Kingsland Prairie is a mosaic of prairie-like openings interspersed with savannas and woodlands on a very unusual type of saline soil. The tiny geocarpon plant, listed as threatened under the Endangered Species Act, is found here, as are a number of other plants considered rare in Arkansas. At this site, The Nature Conservancy's emphasis is on ecologically compatible forestry: working with forest landowners to demonstrate the connections between ecosystem health and economic return.
Why TNC Selected This Site
Kingsland Prairie's saline soil habitat is extremely rare, making it a high priority for conservation. The unusual soil type—Lafe soil—is high in salts toxic to most plants, so most of the site was unusable for the pine sawtimber production that dominates the surrounding area. This fact made the site's transfer to conservation ownership a winning proposition for both TNC and the timber company that sold the land.

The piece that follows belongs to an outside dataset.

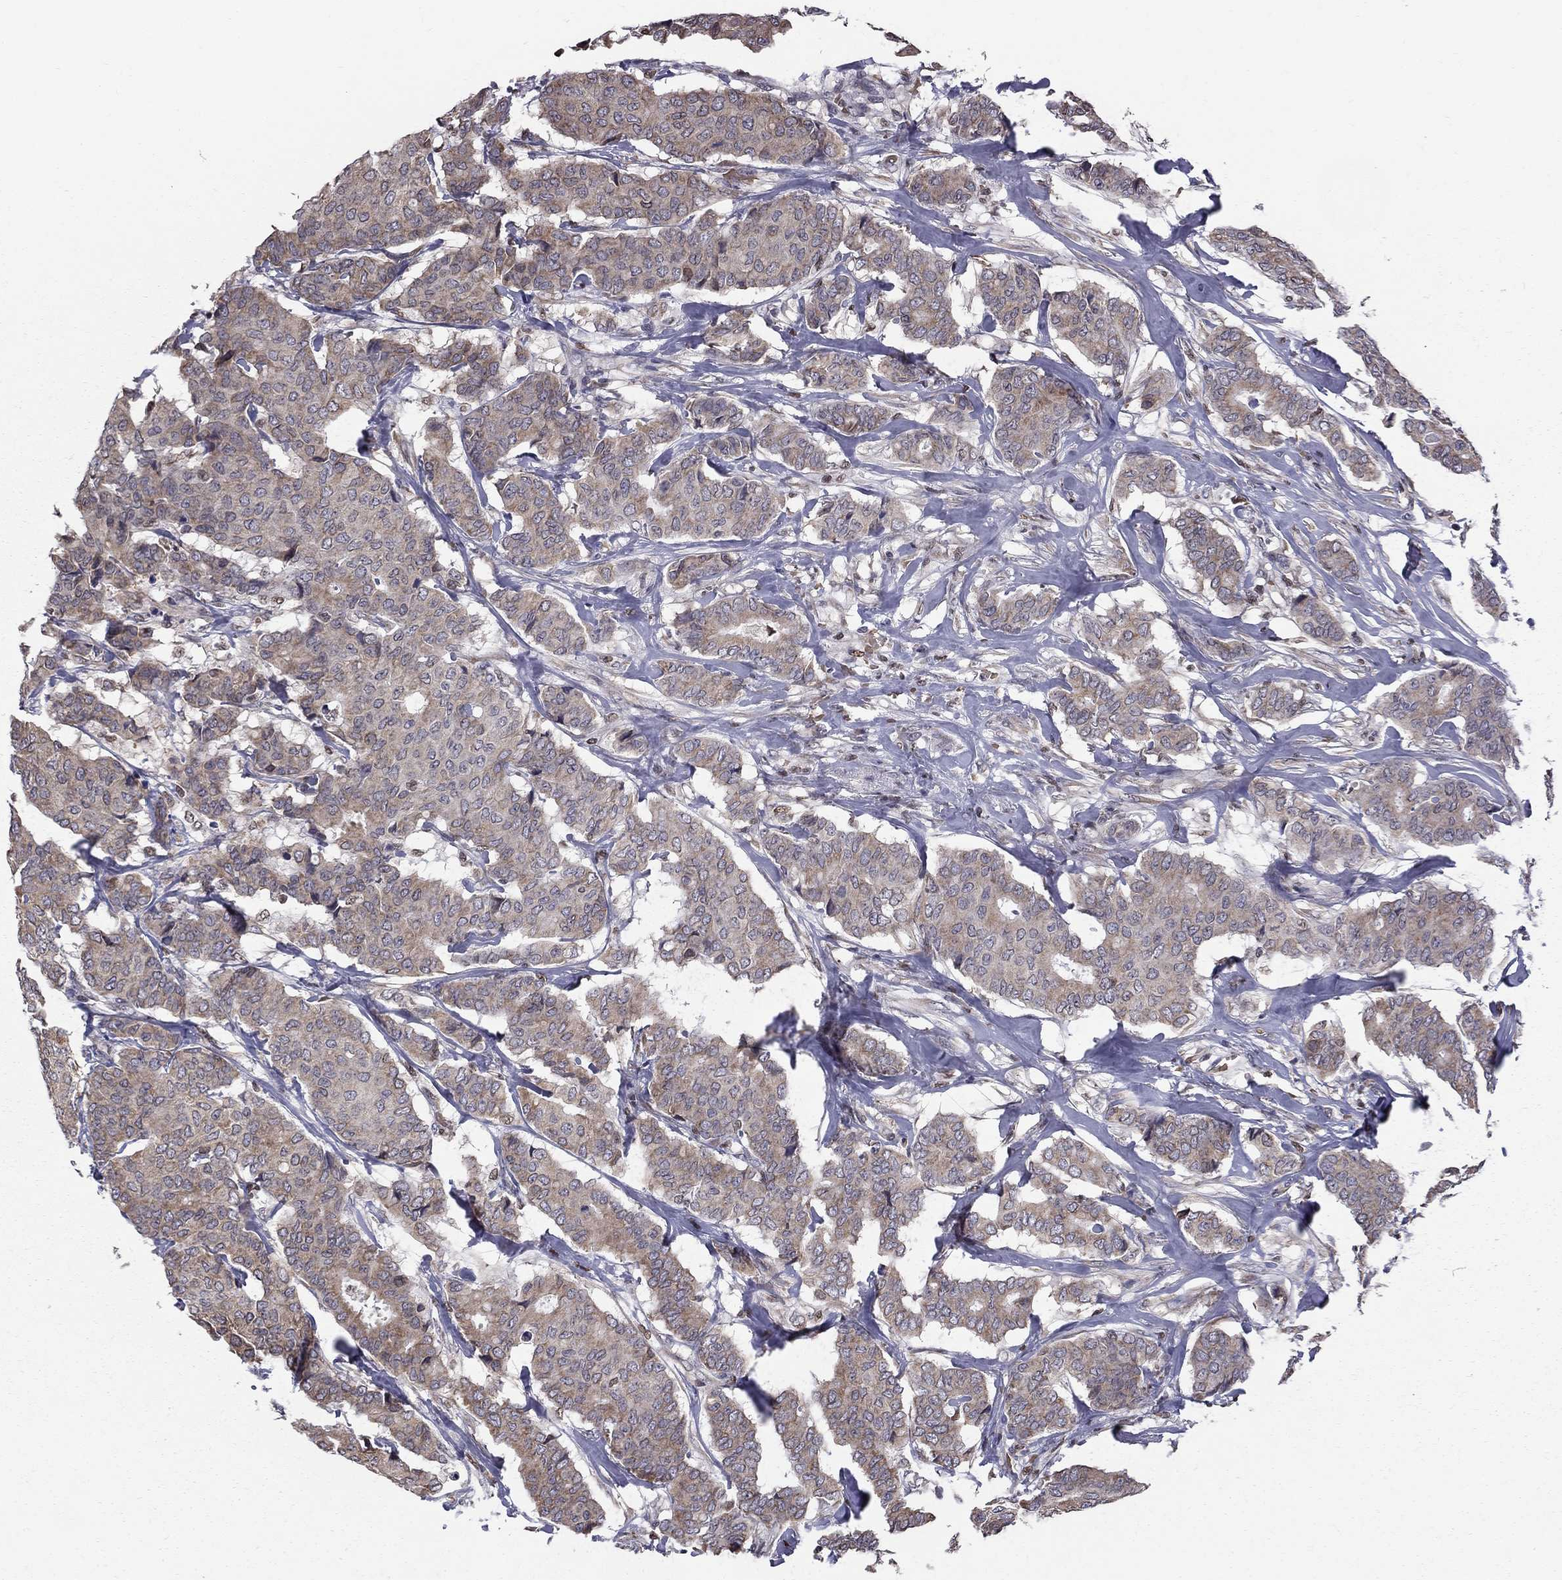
{"staining": {"intensity": "weak", "quantity": "25%-75%", "location": "cytoplasmic/membranous"}, "tissue": "breast cancer", "cell_type": "Tumor cells", "image_type": "cancer", "snomed": [{"axis": "morphology", "description": "Duct carcinoma"}, {"axis": "topography", "description": "Breast"}], "caption": "Infiltrating ductal carcinoma (breast) tissue demonstrates weak cytoplasmic/membranous positivity in approximately 25%-75% of tumor cells, visualized by immunohistochemistry.", "gene": "HSPB2", "patient": {"sex": "female", "age": 75}}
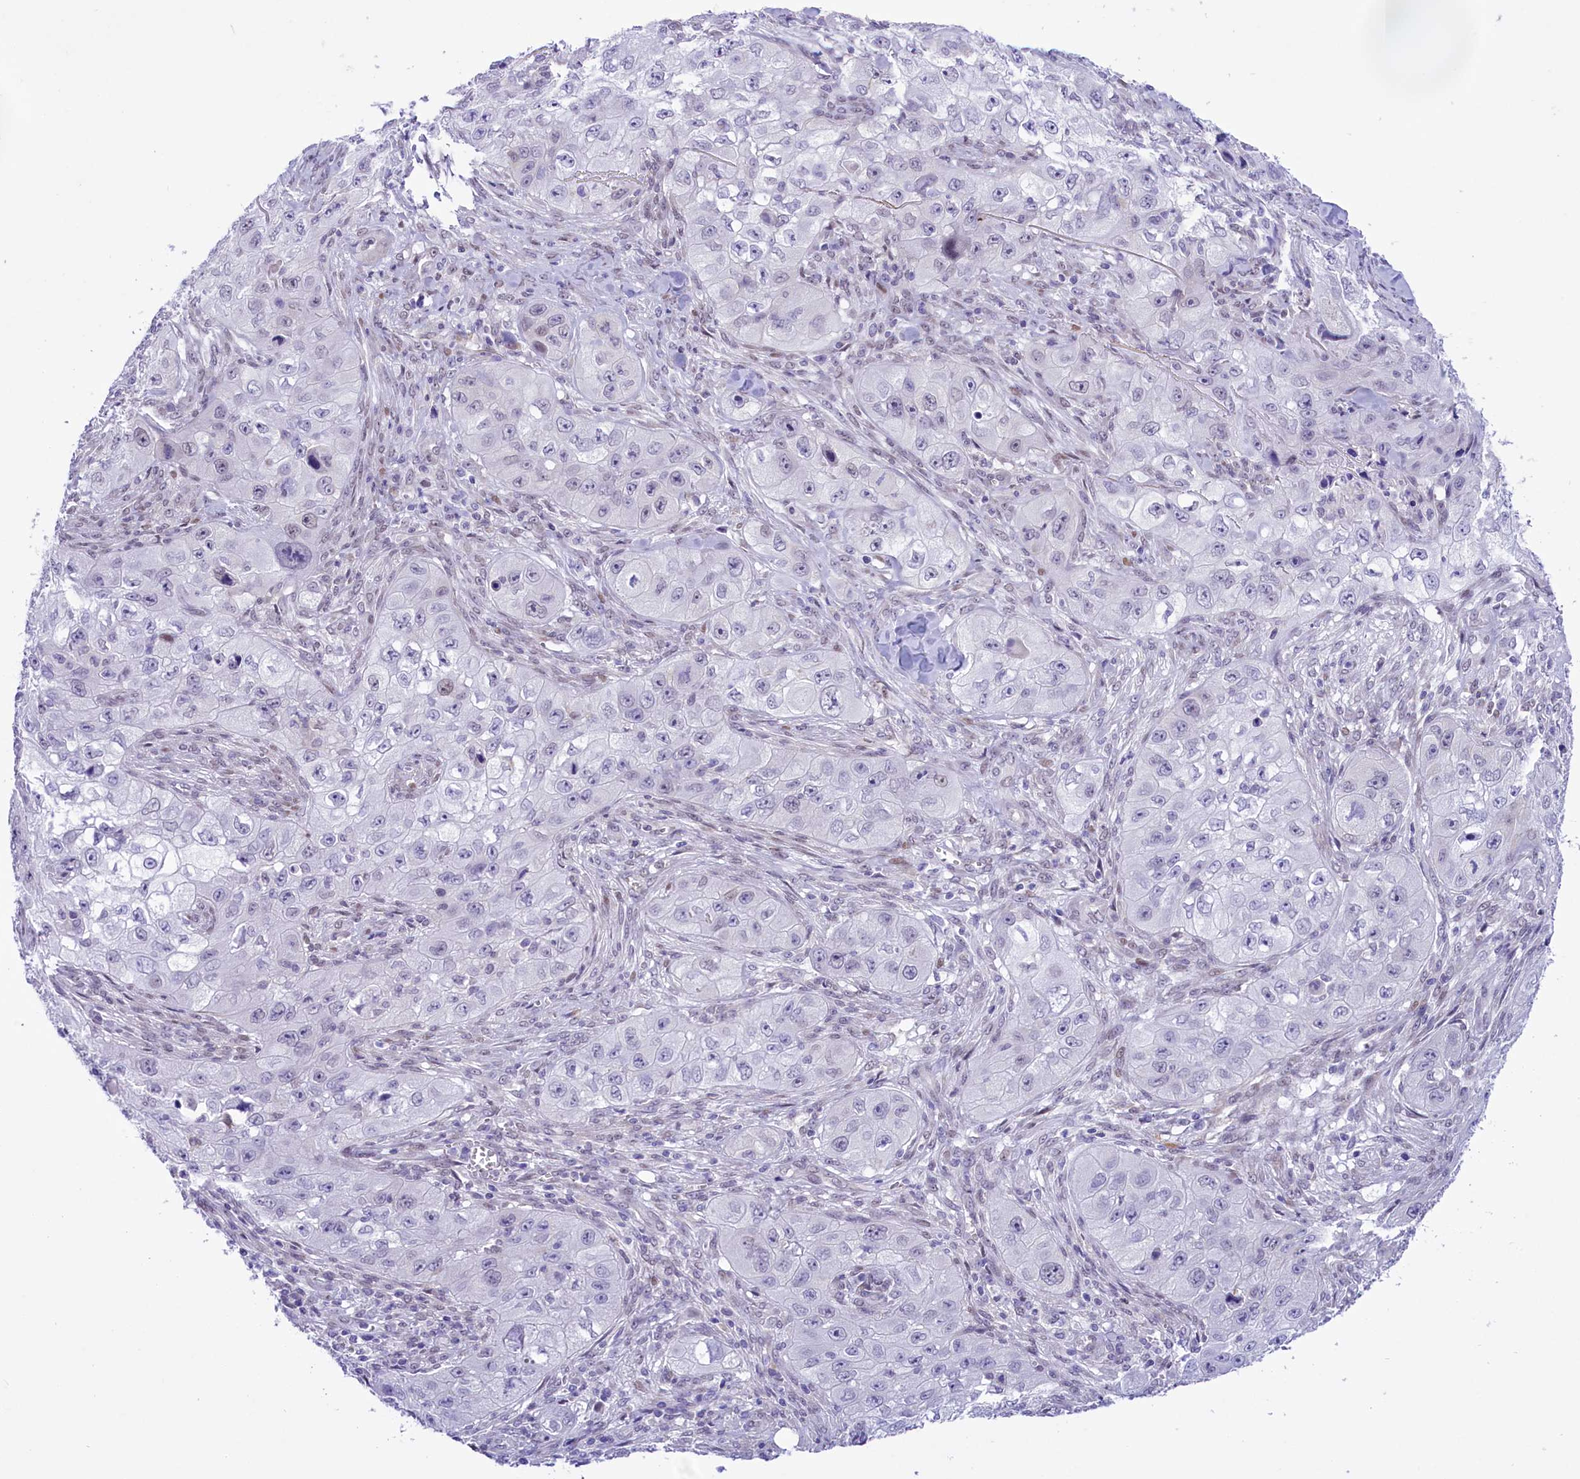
{"staining": {"intensity": "negative", "quantity": "none", "location": "none"}, "tissue": "skin cancer", "cell_type": "Tumor cells", "image_type": "cancer", "snomed": [{"axis": "morphology", "description": "Squamous cell carcinoma, NOS"}, {"axis": "topography", "description": "Skin"}, {"axis": "topography", "description": "Subcutis"}], "caption": "The histopathology image exhibits no staining of tumor cells in skin squamous cell carcinoma.", "gene": "RPS6KB1", "patient": {"sex": "male", "age": 73}}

What TNC Has Done/Is Doing
The Nature Conservancy is creating a demonstration project centered on conserving the biodiversity of this priority site within the setting of a successful commercial timber operation. The staff is working with several experienced partners on managing a buffer zone around the preserve that will sustain timber production while conserving wildlife and rare plant populations. The project will test and showcase alternative techniques to promote native species in the understory and limit herbicide and sediment runoff into the preserve. Ecological restoration activities for the core preserve include prescribed burning, non-native species removal, and salvage of pines in areas where growth has been marginal.
By instituting a strong monitoring program, TNC will document the economics of the project and the ecological responses to the management regimes—building defensible, science-based data that demonstrate the feasibility of conservation-minded forestry.